WHAT TO PRODUCE — Reproduce word for word the stretch of the humanitarian logistics page below from "مشخصات پژوهش" through "Arkat(PrimaryAdvisor)، Gokhan Izbirak(PrimaryAdvisor)".

=== TEXT UNDER STUDY ===

1403/02/05
جمال ارکات

جمال ارکات

مرتبه علمی: استاد
ارکید:
تحصیلات: دکترای تخصصی
اسکاپوس: 55912953100
دانشکده: دانشکده مهندسی
نشانی: سنندج، دانشگاه کردستان، دانشکده مهندسی، گروه مهندسی صنایع
تلفن: 08733660073

مشخصات پژوهش

عنوان
Humanitarian Logistics: Optimization Techniques for Preparedness and Post-Earthquake Response
نوع پژوهش
Thesis
کلیدواژه‌ها
Post-earthquake response, relief distribution system, Coverage path problem, Covering tour problem, UAV
سال
2017
پژوهشگران Arman Nedjati(Student)، Jamal Arkat(PrimaryAdvisor)، Gokhan Izbirak(PrimaryAdvisor)

چکیده

The most crowded cities in the world are located in high risk seismic areas. For humanitarian logistics system structure in highly populated cities we must search for fast and reliable monitoring and transportation methods with a futuristic mind. It is desirable to have a pre-planned immediate and automated post-disaster mapping, and transporting system. Due to roads blockage and time limits in the disaster response phase, Unmanned Aerial Vehicles (UAVs) can be utilized for relief distribution and rapid damage assessment. Also for medium to long-term ground response phase more complex but realistic models are needed. In this study we present relief distribution and damage assessment systems alongside mathematical linear programming formulations and heuristics. In an applied sense the research improves the emergency preparedness and post-earthquake response activities. A relief distribution system by medium-scale UAV helicopters is investigated and the outcomes reveal that the system has efficient capability for urban areas with high population density. Moreover, a rapid damage assessment system is presented in which multiple UAVs are deployed to collect the images from the earthquake site and create a response map for extracting useful information. Furthermore the covering tour location routing problem with replenishment at intermediate depots (CLRPR) is developed. The investigation represents a new bi-objective integer linear programming model that minimizes the total weighted waiting time and the total amount of lost demands. Among the different applications of the problem, this study concentrates on the post-earthquake relief distribution system. The mathematical models are coded in GAMS and solved by Cplex solver. Furthermore, some meta-heuristic algorithms are presented for CLRPR in order to find the near optimal solutions of large scale problems.

=== RECORDS PROVIDED ===

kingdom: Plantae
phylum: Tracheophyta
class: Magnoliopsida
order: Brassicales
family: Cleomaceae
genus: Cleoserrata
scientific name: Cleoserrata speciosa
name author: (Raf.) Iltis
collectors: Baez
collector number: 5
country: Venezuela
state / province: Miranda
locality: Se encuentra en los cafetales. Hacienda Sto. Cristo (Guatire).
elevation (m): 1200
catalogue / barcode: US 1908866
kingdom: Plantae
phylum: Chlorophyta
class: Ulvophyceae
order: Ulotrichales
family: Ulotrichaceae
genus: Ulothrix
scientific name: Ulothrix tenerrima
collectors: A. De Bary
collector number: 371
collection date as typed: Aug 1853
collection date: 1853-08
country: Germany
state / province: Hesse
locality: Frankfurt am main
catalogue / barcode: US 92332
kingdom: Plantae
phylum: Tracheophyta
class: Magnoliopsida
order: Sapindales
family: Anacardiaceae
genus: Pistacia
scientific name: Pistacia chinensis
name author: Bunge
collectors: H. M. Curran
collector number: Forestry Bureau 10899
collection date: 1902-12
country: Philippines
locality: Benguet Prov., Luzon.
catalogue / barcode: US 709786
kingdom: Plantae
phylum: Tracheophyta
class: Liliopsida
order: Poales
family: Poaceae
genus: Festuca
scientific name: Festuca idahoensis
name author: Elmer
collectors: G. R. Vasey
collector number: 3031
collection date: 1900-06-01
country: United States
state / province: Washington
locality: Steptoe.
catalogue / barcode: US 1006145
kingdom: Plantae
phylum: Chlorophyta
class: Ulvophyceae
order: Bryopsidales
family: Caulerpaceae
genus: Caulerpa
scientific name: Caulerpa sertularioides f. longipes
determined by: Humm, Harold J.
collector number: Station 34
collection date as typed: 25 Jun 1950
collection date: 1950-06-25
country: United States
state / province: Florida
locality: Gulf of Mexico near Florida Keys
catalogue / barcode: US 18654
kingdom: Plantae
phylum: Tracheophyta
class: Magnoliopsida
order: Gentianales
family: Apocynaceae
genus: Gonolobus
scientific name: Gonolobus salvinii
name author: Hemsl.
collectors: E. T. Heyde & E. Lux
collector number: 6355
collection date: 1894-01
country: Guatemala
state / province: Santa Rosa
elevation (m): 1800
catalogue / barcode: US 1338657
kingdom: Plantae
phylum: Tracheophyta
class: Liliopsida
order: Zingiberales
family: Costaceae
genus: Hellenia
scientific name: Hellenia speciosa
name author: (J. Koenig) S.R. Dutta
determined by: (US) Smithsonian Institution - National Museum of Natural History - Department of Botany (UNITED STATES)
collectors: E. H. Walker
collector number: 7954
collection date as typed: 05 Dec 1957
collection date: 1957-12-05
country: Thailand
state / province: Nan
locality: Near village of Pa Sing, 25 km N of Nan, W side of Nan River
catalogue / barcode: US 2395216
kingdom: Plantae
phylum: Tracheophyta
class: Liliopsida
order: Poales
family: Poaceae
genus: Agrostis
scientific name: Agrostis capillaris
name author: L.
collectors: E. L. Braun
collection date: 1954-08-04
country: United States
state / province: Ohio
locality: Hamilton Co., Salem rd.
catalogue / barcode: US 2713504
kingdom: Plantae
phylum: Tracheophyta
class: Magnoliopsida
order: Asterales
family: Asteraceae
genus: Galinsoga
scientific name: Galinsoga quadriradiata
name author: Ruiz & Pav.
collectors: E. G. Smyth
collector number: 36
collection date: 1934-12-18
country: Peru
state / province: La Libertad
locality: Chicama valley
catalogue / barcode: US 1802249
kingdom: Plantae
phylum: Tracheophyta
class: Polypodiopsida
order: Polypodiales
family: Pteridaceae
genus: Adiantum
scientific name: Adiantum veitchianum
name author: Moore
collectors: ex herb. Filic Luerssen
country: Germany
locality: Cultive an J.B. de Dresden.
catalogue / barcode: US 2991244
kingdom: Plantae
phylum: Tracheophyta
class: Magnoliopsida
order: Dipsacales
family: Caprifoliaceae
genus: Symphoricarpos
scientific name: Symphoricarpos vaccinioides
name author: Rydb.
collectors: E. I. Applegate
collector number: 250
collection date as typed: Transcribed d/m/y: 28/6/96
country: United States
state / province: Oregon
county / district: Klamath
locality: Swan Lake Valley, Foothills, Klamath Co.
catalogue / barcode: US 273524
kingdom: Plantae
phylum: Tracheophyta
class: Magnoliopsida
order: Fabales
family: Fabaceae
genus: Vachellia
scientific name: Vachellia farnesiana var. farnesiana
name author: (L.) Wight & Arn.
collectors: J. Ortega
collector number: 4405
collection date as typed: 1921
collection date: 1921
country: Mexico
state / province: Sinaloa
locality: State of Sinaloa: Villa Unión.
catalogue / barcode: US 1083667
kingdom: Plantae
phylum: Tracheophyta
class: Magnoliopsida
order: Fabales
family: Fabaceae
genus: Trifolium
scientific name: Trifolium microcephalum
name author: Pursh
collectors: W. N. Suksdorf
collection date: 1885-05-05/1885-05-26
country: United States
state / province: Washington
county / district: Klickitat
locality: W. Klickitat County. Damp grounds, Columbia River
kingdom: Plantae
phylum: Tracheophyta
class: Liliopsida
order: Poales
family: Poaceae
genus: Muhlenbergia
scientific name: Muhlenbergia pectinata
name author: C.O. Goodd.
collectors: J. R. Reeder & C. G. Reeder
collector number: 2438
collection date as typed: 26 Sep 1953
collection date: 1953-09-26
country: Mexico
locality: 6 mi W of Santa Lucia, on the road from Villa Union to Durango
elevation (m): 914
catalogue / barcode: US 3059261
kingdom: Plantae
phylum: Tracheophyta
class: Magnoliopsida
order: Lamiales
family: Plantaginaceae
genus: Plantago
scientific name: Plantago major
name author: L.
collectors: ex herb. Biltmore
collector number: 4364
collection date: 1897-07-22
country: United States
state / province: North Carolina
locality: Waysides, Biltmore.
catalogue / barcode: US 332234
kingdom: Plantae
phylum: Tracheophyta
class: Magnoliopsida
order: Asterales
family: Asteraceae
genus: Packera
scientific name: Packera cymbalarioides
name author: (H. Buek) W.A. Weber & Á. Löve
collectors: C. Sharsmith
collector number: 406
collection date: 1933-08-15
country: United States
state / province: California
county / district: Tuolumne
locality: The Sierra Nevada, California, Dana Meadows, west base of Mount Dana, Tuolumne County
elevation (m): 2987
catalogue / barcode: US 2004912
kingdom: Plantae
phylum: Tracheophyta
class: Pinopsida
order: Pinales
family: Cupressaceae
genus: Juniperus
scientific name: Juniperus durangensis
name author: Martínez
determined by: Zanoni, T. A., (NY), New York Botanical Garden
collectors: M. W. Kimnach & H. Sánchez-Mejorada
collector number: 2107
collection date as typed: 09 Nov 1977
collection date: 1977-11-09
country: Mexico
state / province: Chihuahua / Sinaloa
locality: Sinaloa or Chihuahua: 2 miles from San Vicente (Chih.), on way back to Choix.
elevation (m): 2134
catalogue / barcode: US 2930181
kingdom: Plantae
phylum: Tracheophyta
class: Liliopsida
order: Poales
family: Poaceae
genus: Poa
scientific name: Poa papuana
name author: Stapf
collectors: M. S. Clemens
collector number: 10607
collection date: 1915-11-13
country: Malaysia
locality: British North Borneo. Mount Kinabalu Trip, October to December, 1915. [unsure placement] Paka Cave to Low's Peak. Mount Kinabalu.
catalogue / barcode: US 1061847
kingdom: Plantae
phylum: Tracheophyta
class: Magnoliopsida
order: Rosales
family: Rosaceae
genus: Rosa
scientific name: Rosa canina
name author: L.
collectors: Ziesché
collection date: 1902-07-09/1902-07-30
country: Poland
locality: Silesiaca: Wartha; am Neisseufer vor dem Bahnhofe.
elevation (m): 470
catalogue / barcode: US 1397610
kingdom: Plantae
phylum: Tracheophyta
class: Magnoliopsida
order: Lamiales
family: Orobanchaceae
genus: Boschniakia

===

EXERCISE RESULT —
مشخصات پژوهش

عنوان
Humanitarian Logistics: Optimization Techniques for Preparedness and Post-Earthquake Response
نوع پژوهش
Thesis
کلیدواژه‌ها
Post-earthquake response, relief distribution system, Coverage path problem, Covering tour problem, UAV
سال
2017
پژوهشگران Arman Nedjati(Student)، Jamal Arkat(PrimaryAdvisor)، Gokhan Izbirak(PrimaryAdvisor)